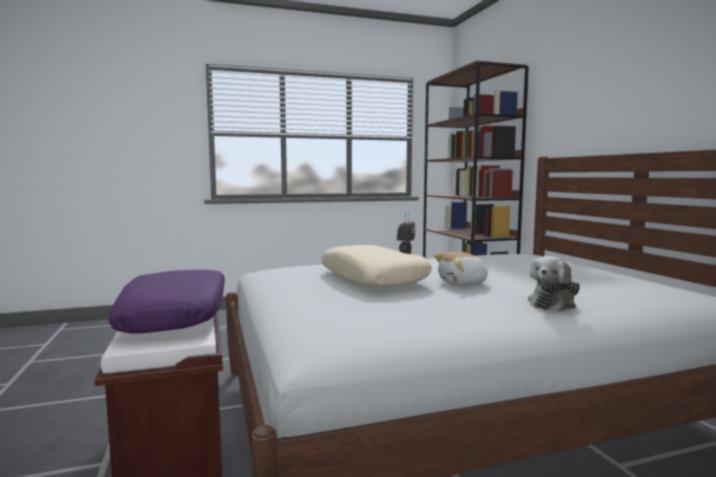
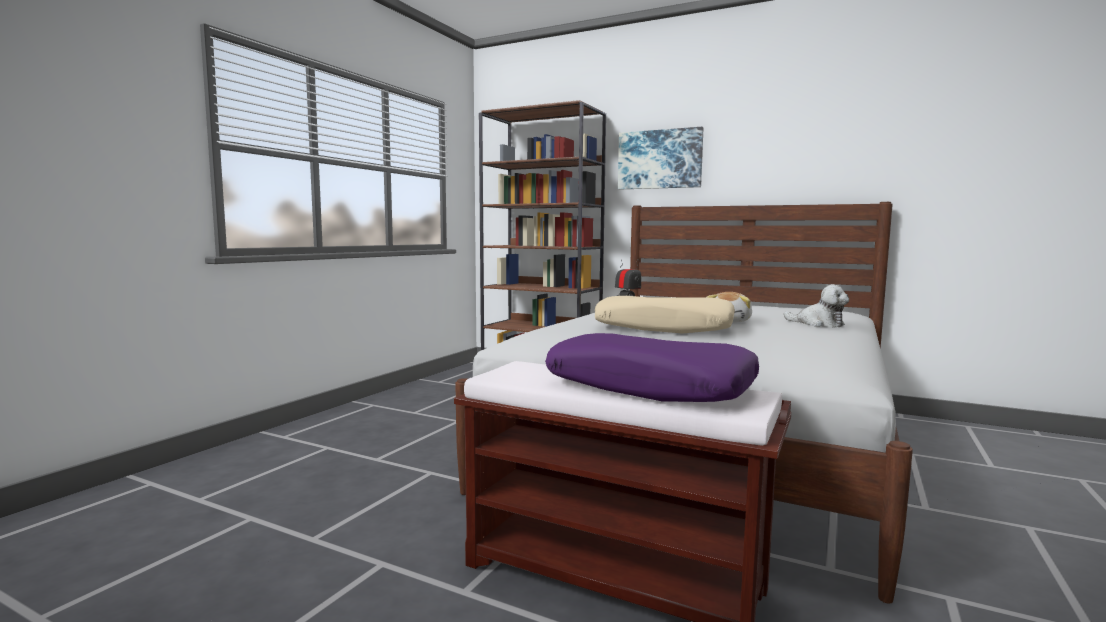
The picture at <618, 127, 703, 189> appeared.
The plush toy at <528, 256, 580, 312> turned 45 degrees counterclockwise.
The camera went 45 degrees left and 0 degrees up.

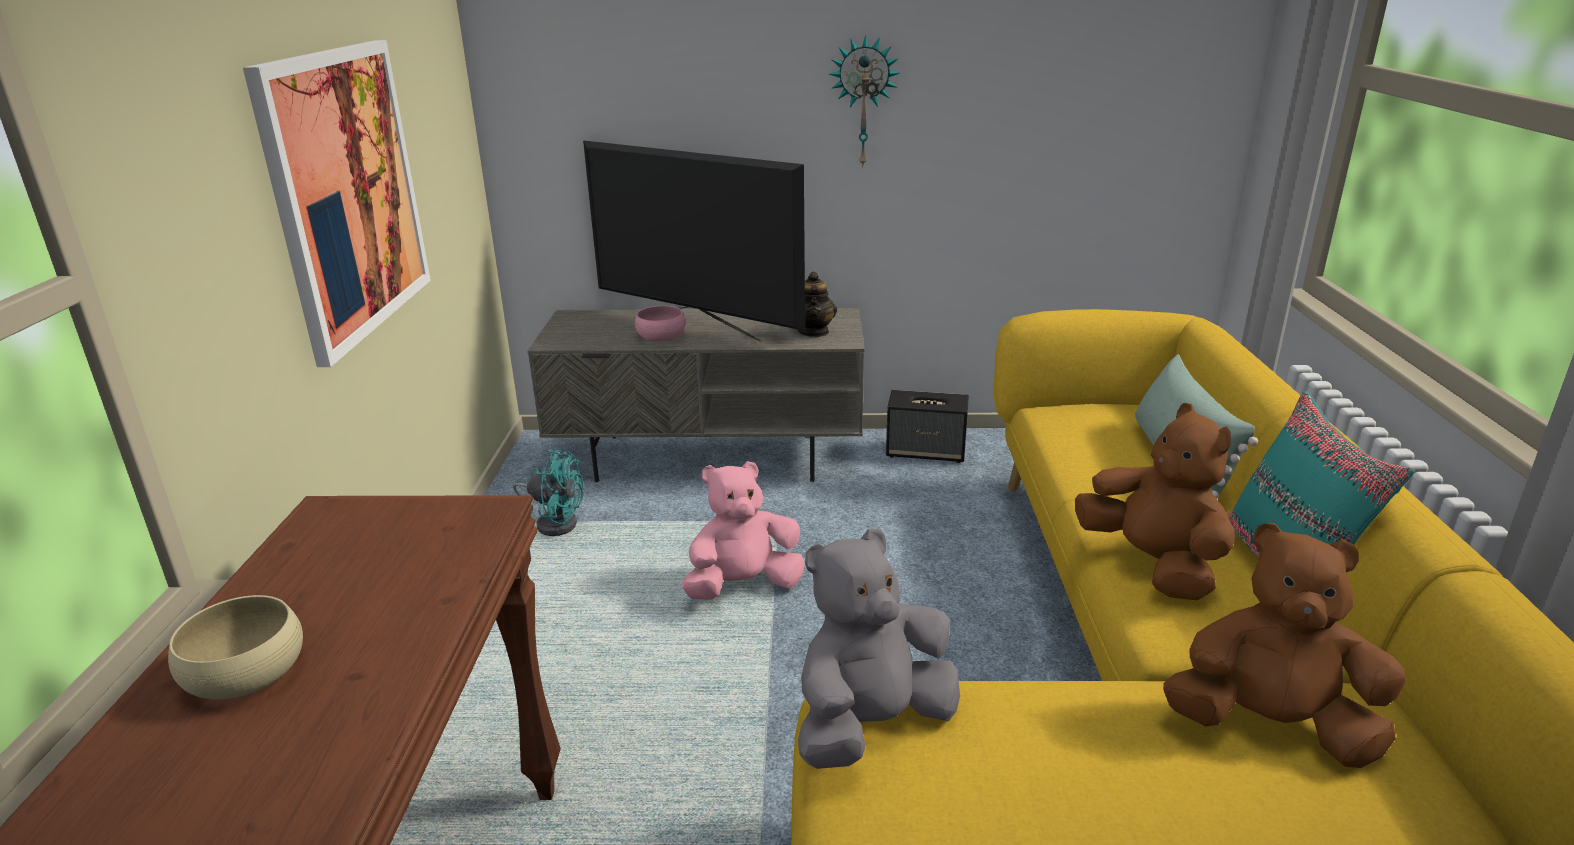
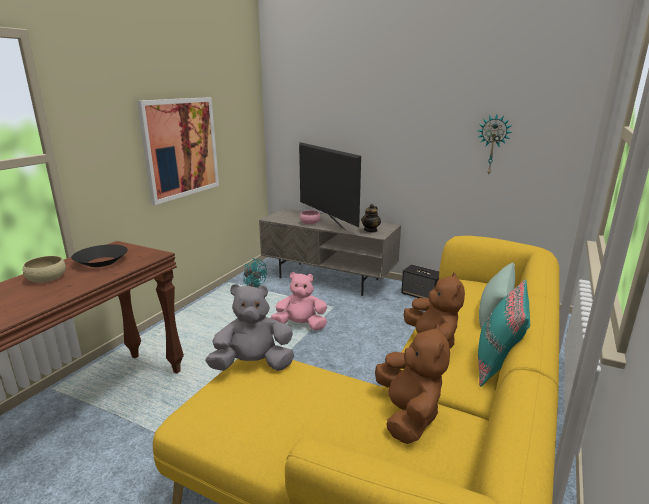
The bowl (black) at <71, 245, 128, 267> appeared.
The plush toy (brown) at <1163, 523, 1405, 768> turned 45 degrees clockwise.
The wall clock moved from <829, 35, 900, 168> to <478, 115, 512, 174>.
The camera went 25 degrees right and 5 degrees down.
********
Brief: Please output each line above exactly and omit all images.

Completed exercise:
The picture at <618, 127, 703, 189> appeared.
The plush toy at <528, 256, 580, 312> turned 45 degrees counterclockwise.
The camera went 45 degrees left and 0 degrees up.

The bowl (black) at <71, 245, 128, 267> appeared.
The plush toy (brown) at <1163, 523, 1405, 768> turned 45 degrees clockwise.
The wall clock moved from <829, 35, 900, 168> to <478, 115, 512, 174>.
The camera went 25 degrees right and 5 degrees down.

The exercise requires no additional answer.